Raw data:

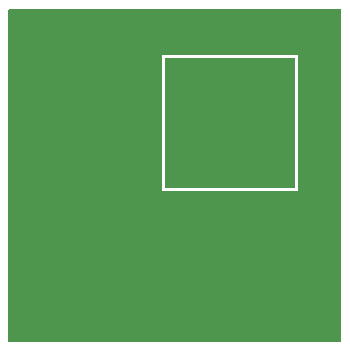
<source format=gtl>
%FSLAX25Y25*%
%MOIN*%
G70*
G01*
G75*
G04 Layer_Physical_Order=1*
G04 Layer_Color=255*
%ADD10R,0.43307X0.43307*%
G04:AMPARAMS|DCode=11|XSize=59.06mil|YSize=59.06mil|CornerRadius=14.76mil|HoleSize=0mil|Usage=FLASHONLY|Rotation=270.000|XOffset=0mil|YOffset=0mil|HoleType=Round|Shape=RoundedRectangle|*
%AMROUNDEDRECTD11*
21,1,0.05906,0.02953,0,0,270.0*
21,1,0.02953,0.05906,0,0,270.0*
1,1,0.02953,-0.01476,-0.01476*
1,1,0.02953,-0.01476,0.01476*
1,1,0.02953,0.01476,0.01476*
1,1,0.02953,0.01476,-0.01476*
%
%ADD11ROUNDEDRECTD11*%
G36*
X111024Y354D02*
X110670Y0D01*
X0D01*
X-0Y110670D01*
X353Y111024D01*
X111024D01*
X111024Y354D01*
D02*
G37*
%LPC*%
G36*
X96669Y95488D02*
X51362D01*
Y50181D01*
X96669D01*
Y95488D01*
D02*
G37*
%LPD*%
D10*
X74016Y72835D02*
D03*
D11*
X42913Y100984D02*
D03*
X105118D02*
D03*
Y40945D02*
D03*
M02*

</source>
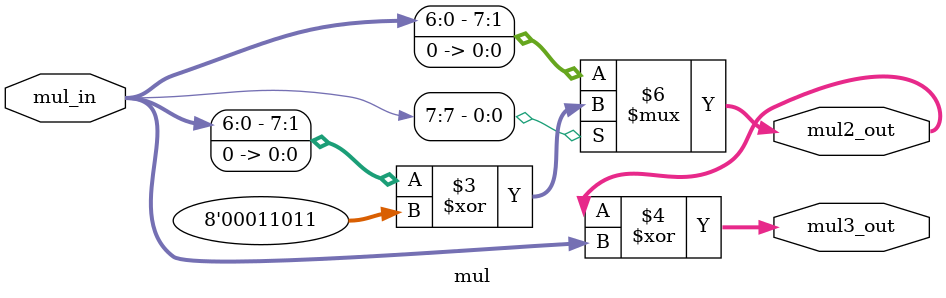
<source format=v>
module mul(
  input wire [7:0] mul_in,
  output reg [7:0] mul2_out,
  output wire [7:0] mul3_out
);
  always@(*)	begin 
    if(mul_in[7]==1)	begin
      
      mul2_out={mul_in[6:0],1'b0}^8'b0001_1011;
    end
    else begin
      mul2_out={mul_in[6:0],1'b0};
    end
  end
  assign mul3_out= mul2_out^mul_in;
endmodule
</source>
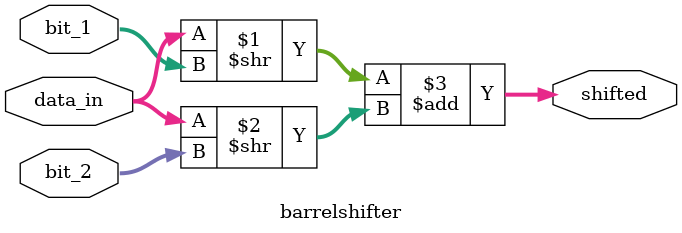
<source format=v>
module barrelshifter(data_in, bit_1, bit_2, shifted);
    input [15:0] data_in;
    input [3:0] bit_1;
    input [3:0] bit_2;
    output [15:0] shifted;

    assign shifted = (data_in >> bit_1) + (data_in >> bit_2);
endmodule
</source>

What you should do: Your answer should be a single number, the count of lines in the listing that contain "shifted".

Answer space: 3